In either case, the problem isn’t the statements they make. It’s how you feel about them, how your emotions rush to and fro, sloshing around like gasoline in a tank, waiting to explode. Your anxiety turns into excitement or disappointment based on what they say, but before you hear it, it’s just potential energy.
So, before you walk in, while the anxiety is still revving up, resolve to listen first. Focus on hearing the words they are saying, and asking questions about what they meant. Try to take apart the feedback and find the truths within, and to get clarity on the parts you feel are untrue. Understand that the things you’re hearing aren’t coming out of nowhere. They have a context and it’s up to you to try and get that perspective.
If you hear, “I’m really disappointed that this is late,” it may not mean that they are disappointed in you, or even in the lateness of the project. It might mean that they are expressing a concern about other projects that have nothing to do with you. They may be stressed out about other deliverables and are taking out that stress on the most immediate target. If there are flaws in your project, they might be the result of unclear direction, or not having enough resources.
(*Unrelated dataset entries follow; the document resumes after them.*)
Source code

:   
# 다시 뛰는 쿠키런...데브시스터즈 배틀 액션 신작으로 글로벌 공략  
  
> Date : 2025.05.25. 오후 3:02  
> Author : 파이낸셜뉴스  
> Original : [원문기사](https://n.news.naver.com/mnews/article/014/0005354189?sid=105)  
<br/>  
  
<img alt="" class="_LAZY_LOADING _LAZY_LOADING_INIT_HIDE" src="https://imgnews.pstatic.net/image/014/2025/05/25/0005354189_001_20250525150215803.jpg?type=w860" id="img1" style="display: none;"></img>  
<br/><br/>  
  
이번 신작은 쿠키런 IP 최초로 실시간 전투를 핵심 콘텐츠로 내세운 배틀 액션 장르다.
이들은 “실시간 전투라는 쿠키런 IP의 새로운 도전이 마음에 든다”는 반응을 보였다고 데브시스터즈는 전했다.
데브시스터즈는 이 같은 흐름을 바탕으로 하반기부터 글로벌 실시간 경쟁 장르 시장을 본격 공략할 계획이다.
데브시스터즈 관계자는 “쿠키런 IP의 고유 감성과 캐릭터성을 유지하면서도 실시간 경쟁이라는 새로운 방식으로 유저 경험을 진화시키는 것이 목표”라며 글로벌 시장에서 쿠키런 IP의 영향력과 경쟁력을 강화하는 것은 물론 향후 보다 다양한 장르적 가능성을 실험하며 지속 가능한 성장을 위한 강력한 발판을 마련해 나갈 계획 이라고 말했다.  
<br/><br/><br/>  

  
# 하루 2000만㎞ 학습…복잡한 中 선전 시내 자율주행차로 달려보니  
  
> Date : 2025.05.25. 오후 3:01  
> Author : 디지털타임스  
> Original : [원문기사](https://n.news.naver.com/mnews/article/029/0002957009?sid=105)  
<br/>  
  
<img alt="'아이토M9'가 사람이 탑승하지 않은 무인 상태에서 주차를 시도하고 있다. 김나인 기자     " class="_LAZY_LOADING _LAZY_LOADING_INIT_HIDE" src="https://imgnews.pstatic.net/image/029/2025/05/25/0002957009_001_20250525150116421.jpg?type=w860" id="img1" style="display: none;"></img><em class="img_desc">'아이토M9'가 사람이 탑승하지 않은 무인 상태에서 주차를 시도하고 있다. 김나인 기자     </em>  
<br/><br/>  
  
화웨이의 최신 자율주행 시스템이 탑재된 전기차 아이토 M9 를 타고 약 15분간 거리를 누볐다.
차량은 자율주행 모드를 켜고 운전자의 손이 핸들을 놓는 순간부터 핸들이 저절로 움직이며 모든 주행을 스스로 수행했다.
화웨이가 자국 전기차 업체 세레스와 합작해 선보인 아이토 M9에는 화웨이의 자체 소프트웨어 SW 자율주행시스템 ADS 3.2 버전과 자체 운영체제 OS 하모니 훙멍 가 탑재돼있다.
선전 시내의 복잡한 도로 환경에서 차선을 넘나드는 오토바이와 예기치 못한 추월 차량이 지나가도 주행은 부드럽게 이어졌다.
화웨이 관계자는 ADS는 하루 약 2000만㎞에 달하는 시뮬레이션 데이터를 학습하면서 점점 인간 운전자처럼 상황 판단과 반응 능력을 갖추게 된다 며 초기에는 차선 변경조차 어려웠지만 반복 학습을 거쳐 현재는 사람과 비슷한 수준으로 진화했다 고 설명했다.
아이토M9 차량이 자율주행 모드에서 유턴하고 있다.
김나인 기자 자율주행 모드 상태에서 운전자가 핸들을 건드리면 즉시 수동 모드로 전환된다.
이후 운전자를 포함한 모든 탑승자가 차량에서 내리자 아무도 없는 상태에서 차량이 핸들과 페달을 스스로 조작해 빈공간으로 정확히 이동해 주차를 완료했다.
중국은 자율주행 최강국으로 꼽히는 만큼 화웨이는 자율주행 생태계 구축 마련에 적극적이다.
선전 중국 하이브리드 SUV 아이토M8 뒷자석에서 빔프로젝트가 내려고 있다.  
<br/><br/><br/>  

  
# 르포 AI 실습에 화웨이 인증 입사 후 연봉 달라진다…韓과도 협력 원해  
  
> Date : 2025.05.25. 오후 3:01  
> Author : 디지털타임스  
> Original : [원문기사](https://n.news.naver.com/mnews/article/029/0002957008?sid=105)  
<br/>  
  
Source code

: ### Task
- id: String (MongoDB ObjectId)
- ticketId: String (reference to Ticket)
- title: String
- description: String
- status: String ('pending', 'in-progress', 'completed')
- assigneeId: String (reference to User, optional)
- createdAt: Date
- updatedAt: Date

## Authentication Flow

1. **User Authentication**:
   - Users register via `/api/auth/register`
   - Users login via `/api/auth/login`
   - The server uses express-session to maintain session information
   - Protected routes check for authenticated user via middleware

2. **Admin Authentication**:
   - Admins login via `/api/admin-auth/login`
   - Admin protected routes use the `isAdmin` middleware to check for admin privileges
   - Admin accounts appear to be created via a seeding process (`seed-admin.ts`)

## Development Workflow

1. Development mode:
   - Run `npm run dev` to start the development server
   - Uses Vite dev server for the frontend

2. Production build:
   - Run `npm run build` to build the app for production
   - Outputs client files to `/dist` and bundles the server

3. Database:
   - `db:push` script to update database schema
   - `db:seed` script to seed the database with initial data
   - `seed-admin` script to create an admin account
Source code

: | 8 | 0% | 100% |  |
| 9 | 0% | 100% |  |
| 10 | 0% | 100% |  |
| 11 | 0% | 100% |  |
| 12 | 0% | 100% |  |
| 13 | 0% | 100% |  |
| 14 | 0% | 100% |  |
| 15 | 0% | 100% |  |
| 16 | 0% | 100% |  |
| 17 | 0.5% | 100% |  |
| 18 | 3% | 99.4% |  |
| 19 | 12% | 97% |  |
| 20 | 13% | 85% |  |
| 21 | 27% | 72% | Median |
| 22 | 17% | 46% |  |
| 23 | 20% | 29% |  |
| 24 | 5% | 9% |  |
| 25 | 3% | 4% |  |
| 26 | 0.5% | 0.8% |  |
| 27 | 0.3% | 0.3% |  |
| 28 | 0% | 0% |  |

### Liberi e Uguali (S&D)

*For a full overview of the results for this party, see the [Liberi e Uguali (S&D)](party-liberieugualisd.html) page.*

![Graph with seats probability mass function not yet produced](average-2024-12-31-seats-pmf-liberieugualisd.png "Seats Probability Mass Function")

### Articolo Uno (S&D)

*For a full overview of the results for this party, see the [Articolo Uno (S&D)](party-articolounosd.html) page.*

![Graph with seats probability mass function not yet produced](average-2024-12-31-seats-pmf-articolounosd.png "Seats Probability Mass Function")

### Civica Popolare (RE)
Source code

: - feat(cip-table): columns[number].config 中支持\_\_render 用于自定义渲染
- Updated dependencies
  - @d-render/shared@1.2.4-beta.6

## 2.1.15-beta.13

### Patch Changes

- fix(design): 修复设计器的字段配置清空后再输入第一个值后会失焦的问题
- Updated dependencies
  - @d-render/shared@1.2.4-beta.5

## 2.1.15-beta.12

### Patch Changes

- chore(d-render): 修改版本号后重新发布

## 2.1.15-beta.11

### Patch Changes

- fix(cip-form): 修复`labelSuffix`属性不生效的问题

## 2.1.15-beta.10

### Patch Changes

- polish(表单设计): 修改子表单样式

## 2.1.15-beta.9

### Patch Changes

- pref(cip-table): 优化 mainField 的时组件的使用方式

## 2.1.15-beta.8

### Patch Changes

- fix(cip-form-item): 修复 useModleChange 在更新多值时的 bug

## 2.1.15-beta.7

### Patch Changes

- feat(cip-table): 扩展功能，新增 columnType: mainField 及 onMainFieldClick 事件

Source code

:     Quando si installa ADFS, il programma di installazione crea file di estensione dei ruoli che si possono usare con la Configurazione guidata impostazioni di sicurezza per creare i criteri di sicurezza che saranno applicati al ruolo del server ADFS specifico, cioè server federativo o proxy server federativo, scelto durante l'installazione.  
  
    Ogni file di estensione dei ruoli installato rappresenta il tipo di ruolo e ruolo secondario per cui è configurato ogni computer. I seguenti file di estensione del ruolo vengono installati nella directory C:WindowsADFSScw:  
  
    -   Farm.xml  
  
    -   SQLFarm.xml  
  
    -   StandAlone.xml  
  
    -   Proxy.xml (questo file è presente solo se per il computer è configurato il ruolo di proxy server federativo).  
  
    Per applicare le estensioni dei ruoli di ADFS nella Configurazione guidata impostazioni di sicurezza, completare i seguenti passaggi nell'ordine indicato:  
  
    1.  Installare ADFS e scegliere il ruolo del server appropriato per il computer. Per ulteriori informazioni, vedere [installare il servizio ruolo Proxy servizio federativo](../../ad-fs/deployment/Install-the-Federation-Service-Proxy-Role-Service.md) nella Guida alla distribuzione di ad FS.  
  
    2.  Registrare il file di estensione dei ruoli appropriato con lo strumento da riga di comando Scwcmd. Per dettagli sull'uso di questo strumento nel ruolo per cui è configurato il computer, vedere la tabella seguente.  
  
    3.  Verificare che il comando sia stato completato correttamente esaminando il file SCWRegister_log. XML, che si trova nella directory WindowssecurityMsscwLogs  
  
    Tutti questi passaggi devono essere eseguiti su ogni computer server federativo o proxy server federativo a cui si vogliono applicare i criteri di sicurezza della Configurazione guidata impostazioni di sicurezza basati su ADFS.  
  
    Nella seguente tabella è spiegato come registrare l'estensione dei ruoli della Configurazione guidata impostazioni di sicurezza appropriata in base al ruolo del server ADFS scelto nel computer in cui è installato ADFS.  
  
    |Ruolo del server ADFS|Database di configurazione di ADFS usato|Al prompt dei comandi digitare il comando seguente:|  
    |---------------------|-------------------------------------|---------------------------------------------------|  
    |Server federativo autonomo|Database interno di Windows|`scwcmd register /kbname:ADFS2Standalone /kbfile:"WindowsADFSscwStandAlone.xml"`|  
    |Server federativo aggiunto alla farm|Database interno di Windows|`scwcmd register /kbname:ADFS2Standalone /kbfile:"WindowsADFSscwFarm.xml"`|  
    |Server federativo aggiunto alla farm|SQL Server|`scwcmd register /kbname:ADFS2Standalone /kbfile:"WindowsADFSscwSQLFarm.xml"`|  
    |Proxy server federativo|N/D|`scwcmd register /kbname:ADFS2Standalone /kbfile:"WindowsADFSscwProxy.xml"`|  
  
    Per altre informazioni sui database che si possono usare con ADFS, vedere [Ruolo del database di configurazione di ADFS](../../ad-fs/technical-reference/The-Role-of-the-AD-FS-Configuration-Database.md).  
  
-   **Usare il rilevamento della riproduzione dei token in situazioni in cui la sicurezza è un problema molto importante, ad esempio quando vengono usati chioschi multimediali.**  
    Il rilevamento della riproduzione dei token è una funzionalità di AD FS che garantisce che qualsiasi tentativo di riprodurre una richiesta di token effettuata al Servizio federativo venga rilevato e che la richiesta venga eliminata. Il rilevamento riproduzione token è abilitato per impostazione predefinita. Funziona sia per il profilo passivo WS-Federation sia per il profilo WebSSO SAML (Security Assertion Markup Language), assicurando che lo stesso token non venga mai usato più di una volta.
It’s not a bug, it’s a feature.
Even if the feedback is positive, it’s important to understand that while the praise is appreciated, but the things being praised may have nothing to do with you. Whether good or bad, all feedback tells us is someone else’s opinion. It does not tell us who we are or what we are worth. Even the highest praise should be listened to with the same detachment as the most damning criticism. Without fully listening, we can never be sure we heard what the other person said, only what we thought they said.
In the end, the open, honest communication that makes relationships work also makes work….work.